We are quite happy really. There is always a risk of overdeveloping. We cannot take more than 16 meal guests, and we already have 23 beds. It all becomes a bit awkward. We don’t want to lose the exclusivity and genuineness.

Is that why it is not signposted from the road, so that your guests will be left in peace?

Yes, if they pay to stay here, people shouldn’t suddenly come walking in the forest and look in through the windows. That’s not great. If people are curious, they should book instead. Though it does happen that people call and are curious, and if we don’t have any guests, we may let them come and have a look anyway. What do you do to treat yourselves? We feel that we have everything we need here, so when we have a quiet moment, we have so many lovely places to be in, so we like to enjoy what we have created.
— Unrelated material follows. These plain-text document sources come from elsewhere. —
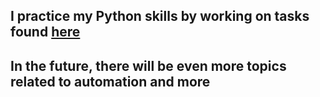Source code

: ## I practice my Python skills by working on tasks found [here](https://quantrimang.com/hoc/hon-100-bai-tap-python-co-loi-giai-code-mau-142456#mcetoc_1btoaqi390)

## In the future, there will be even more topics related to automation and more
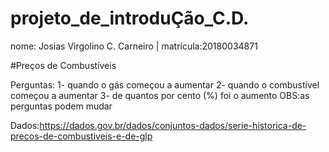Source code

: # projeto_de_introduÇão_C.D.

nome: Josias Virgolino C. Carneiro    | matrícula:20180034871



#Preços de Combustíveis



Perguntas:
          1- quando o gás começou a aumentar 
          2- quando o combustível começou a aumentar 
          3- de quantos por cento (%) foi o aumento 
OBS:as perguntas podem mudar

Dados:https://dados.gov.br/dados/conjuntos-dados/serie-historica-de-precos-de-combustiveis-e-de-glp

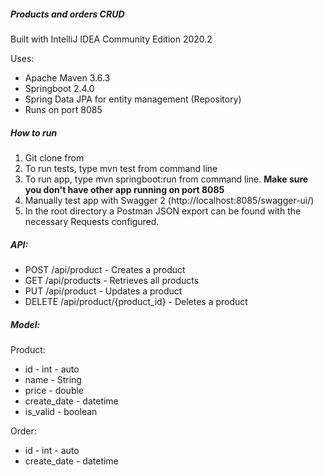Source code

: ##### Products and orders CRUD

Built with IntelliJ IDEA Community Edition 2020.2

Uses:
- Apache Maven 3.6.3
- Springboot 2.4.0
- Spring Data JPA for entity management (Repository)
- Runs on port 8085

##### How to run
1. Git clone from 
2. To run tests, type mvn test from command line
3. To run app, type mvn springboot:run from command line. **Make sure you don't have other app running on port 8085**
4. Manually test app with Swagger 2 (http://localhost:8085/swagger-ui/)
5. In the root directory a Postman JSON export can be found with the necessary Requests configured. 

##### API:

- POST /api/product - Creates a product
- GET /api/products - Retrieves all products
- PUT /api/product - Updates a product
- DELETE /api/product/{product_id} - Deletes a product

##### Model:
Product:
- id - int - auto
- name - String
- price - double
- create_date - datetime
- is_valid - boolean

Order:
- id - int - auto
- create_date - datetime

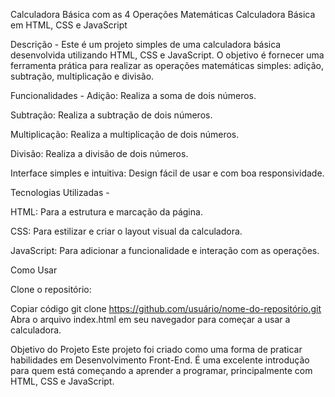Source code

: Calculadora Básica com as 4 Operações Matemáticas
Calculadora Básica em HTML, CSS e JavaScript

Descrição - 
Este é um projeto simples de uma calculadora básica desenvolvida utilizando HTML, CSS e JavaScript. O objetivo é fornecer uma ferramenta prática para realizar as operações matemáticas simples: adição, subtração, multiplicação e divisão.

Funcionalidades - 
Adição: Realiza a soma de dois números.

Subtração: Realiza a subtração de dois números.

Multiplicação: Realiza a multiplicação de dois números.

Divisão: Realiza a divisão de dois números.

Interface simples e intuitiva: Design fácil de usar e com boa responsividade.

Tecnologias Utilizadas - 

HTML: Para a estrutura e marcação da página.

CSS: Para estilizar e criar o layout visual da calculadora.

JavaScript: Para adicionar a funcionalidade e interação com as operações.


Como Usar

Clone o repositório:

Copiar código
git clone https://github.com/usuário/nome-do-repositório.git
Abra o arquivo index.html em seu navegador para começar a usar a calculadora.

Objetivo do Projeto
Este projeto foi criado como uma forma de praticar habilidades em Desenvolvimento Front-End. É uma excelente introdução para quem está começando a aprender a programar, principalmente com HTML, CSS e JavaScript.


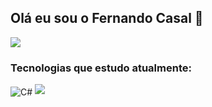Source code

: ## Olá eu sou o Fernando Casal 👋

<div style="display: inline_block">
  
<a href = "mailto:fcasallires@gmail.com"> <img src= "https://img.shields.io/badge/Gmail-D14836?style=for-the-badge&logo=gmail&logoColor=white"></a>
  
### Tecnologias que estudo atualmente:
<div style="display: inline_block">
<img align="center" alt="C#" src="https://img.shields.io/badge/C%23-239120?style=for-the-badge&logo=c-sharp&logoColor=white"/>
<img src="https://cdn.jsdelivr.net/gh/devicons/devicon/icons/python/python-original-wordmark.svg" />
          
  

</div>
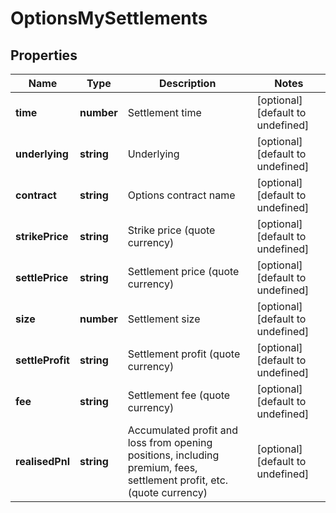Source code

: # OptionsMySettlements

## Properties

Name | Type | Description | Notes
------------ | ------------- | ------------- | -------------
**time** | **number** | Settlement time | [optional] [default to undefined]
**underlying** | **string** | Underlying | [optional] [default to undefined]
**contract** | **string** | Options contract name | [optional] [default to undefined]
**strikePrice** | **string** | Strike price (quote currency) | [optional] [default to undefined]
**settlePrice** | **string** | Settlement price (quote currency) | [optional] [default to undefined]
**size** | **number** | Settlement size | [optional] [default to undefined]
**settleProfit** | **string** | Settlement profit (quote currency) | [optional] [default to undefined]
**fee** | **string** | Settlement fee (quote currency) | [optional] [default to undefined]
**realisedPnl** | **string** | Accumulated profit and loss from opening positions, including premium, fees, settlement profit, etc. (quote currency) | [optional] [default to undefined]


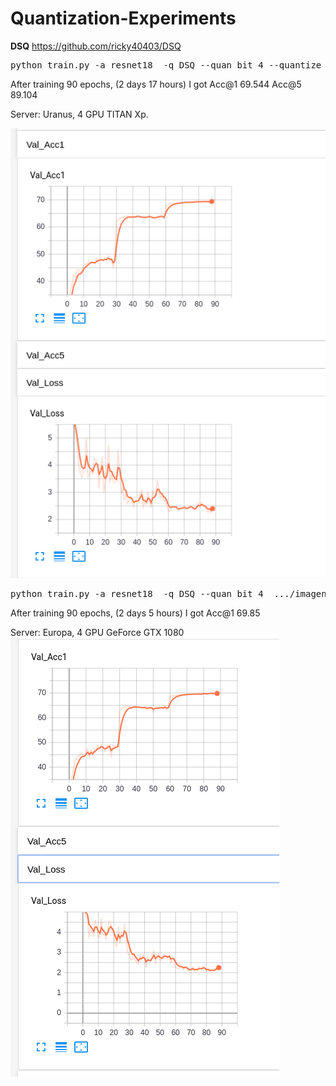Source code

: # Quantization-Experiments

**DSQ** https://github.com/ricky40403/DSQ
<pre>
python train.py -a resnet18  -q DSQ --quan_bit 4 --quantize_input .../imagenet/
</pre>
After training 90 epochs, (2 days 17 hours) I got Acc@1 69.544 Acc@5 89.104

Server: Uranus, 4 GPU TITAN Xp.

![GitHub Logo](/dsq_quantize_input.png)

<pre>
python train.py -a resnet18  -q DSQ --quan_bit 4  .../imagenet/
</pre>
After training 90 epochs, (2 days 5 hours) I got Acc@1 69.85

Server: Europa, 4 GPU GeForce GTX 1080
![GitHub Logo](/dsq_no_quantize_input.png)

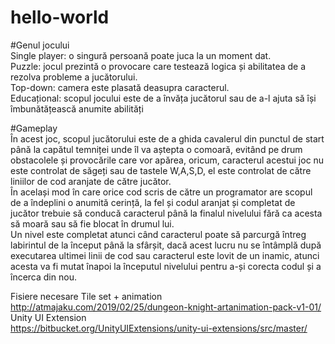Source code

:# hello-world
  
#Genul jocului  
Single player: o singură persoană poate juca la un moment dat.  
Puzzle: jocul prezintă o provocare care testează logica și abilitatea de a rezolva
probleme a jucătorului.  
Top-down: camera este plasată deasupra caracterul.  
Educațional: scopul jocului este de a învăța jucătorul sau de a-l ajuta să își
îmbunătățească anumite abilități  
  
#Gameplay  
În acest joc, scopul jucătorului este de a ghida cavalerul din punctul de start
până la capătul temniței unde îl va aștepta o comoară, evitând pe drum obstacolele și
provocările care vor apărea, oricum, caracterul acestui joc nu este controlat de săgeți
sau de tastele W,A,S,D, el este controlat de către liniilor de cod aranjate de către
jucător.  
În același mod în care orice cod scris de către un programator are scopul de a
îndeplini o anumită cerință, la fel și codul aranjat și completat de jucător trebuie să
conducă caracterul până la finalul nivelului fără ca acesta să moară sau să fie blocat în
drumul lui.  
Un nivel este completat atunci când caracterul poate să parcurgă întreg
labirintul de la început până la sfârșit, dacă acest lucru nu se întâmplă după executarea
ultimei linii de cod sau caracterul este lovit de un inamic, atunci acesta va fi mutat
înapoi la începutul nivelului pentru a-și corecta codul și a încerca din nou.  

Fisiere necesare
Tile set + animation 
http://atmajaku.com/2019/02/25/dungeon-knight-artanimation-pack-v1-01/  
Unity UI Extension  
https://bitbucket.org/UnityUIExtensions/unity-ui-extensions/src/master/
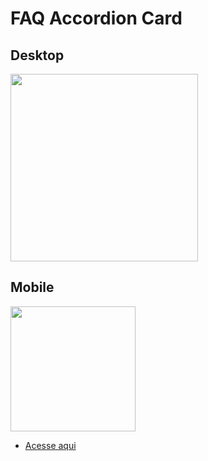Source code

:# FAQ Accordion Card

## Desktop

<img src='https://cdn.discordapp.com/attachments/920032936823238658/935978430204375060/unknown.png' width='300px'>

## Mobile

<img src='https://cdn.discordapp.com/attachments/920032936823238658/935979282910564422/unknown.png' width='200px'>

- [Acesse aqui](https://eduardohoths.github.io/front-end-mentor/newbie-level/faq-accordion-card/)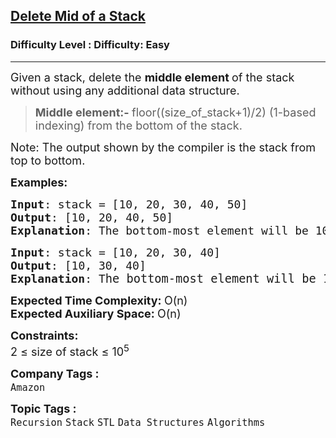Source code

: <h2><a href="https://www.geeksforgeeks.org/problems/delete-middle-element-of-a-stack/1?page=1&category=Stack&difficulty=Easy&status=unsolved&sortBy=difficulty">Delete Mid of a Stack</a></h2><h3>Difficulty Level : Difficulty: Easy</h3><hr><div class="problems_problem_content__Xm_eO"><p><span style="font-size: 18px;">Given a stack, delete the&nbsp;<strong>middle element </strong>of the stack without using any additional data structure.</span></p>
<blockquote>
<p><span style="font-size: 18px;"><strong>Middle element:- </strong>floor((size_of_stack+1)/2) (1-based indexing) from the bottom of the stack.</span></p>
</blockquote>
<p><span style="font-size: 18px;">Note</span><span style="font-size: 18px;">: The output shown by the compiler is the stack from top to bottom.</span></p>
<p><strong><span style="font-size: 18px;">Examples:</span></strong></p>
<pre><span style="font-size: 18px;"><strong>Input</strong>: stack = [10, 20, 30, 40, 50]
<strong>Output</strong>: [10, 20, 40, 50]
<strong>Explanation</strong>: The bottom-most element will be 10 and the top-most element will be 50. Middle element will be element at index 3 from bottom, which is 30. Deleting 30, stack will look like {10 20 40 50}.</span>
</pre>
<pre><span style="font-size: 18px;"><strong>Input</strong>: stack = [10, 20, 30, 40]
<strong>Output</strong>: [10, 30, 40]
<strong>Explanation</strong>: T</span><span style="font-size: 14pt;">he bottom-most element will be 10 and the top-most element will be 40. Middle element will be element at index 2 from bottom, which is 20. Deleting 20, stack will look like {10 30 40}.</span></pre>
<p><span style="font-size: 18px;"><strong>Expected Time Complexity: </strong>O(n)<br><strong>Expected Auxiliary Space:&nbsp;</strong>O(n)</span></p>
<p><span style="font-size: 18px;"><strong>Constraints:</strong><br>2 ≤ size of stack ≤ 10<sup>5</sup></span></p></div><p><span style=font-size:18px><strong>Company Tags : </strong><br><code>Amazon</code>&nbsp;<br><p><span style=font-size:18px><strong>Topic Tags : </strong><br><code>Recursion</code>&nbsp;<code>Stack</code>&nbsp;<code>STL</code>&nbsp;<code>Data Structures</code>&nbsp;<code>Algorithms</code>&nbsp;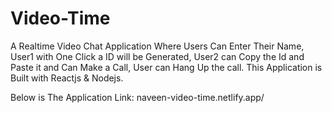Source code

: # Video-Time
A Realtime Video Chat Application Where Users Can Enter Their Name, User1 with One Click a ID will be Generated, User2 can Copy the Id and Paste it and Can Make a Call, User can Hang Up the call. This Application is Built with Reactjs &amp; Nodejs.

Below is The Application Link:
naveen-video-time.netlify.app/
Urnatur, is it your life’s work?

Yes, in a way I suppose we have tied ourselves down here, but at the same time we both make sure we remind ourselves that we chose this, and if we should get tired of it and feel that we don’t want to do it anymore it wouldn’t be good, so then we would have to hand over to someone else.

As the raw dampness in the air has got under my skin, I end the evening with a good session in the wood-burning sauna. Clad in just a towel, I then fumble about quickly to my wooden house. It is pitch black so I navigate by the light from the lit paraffin lamp that shines through the windows and makes the house look like the Holaved Forest has had an inquisitive visit from outer space.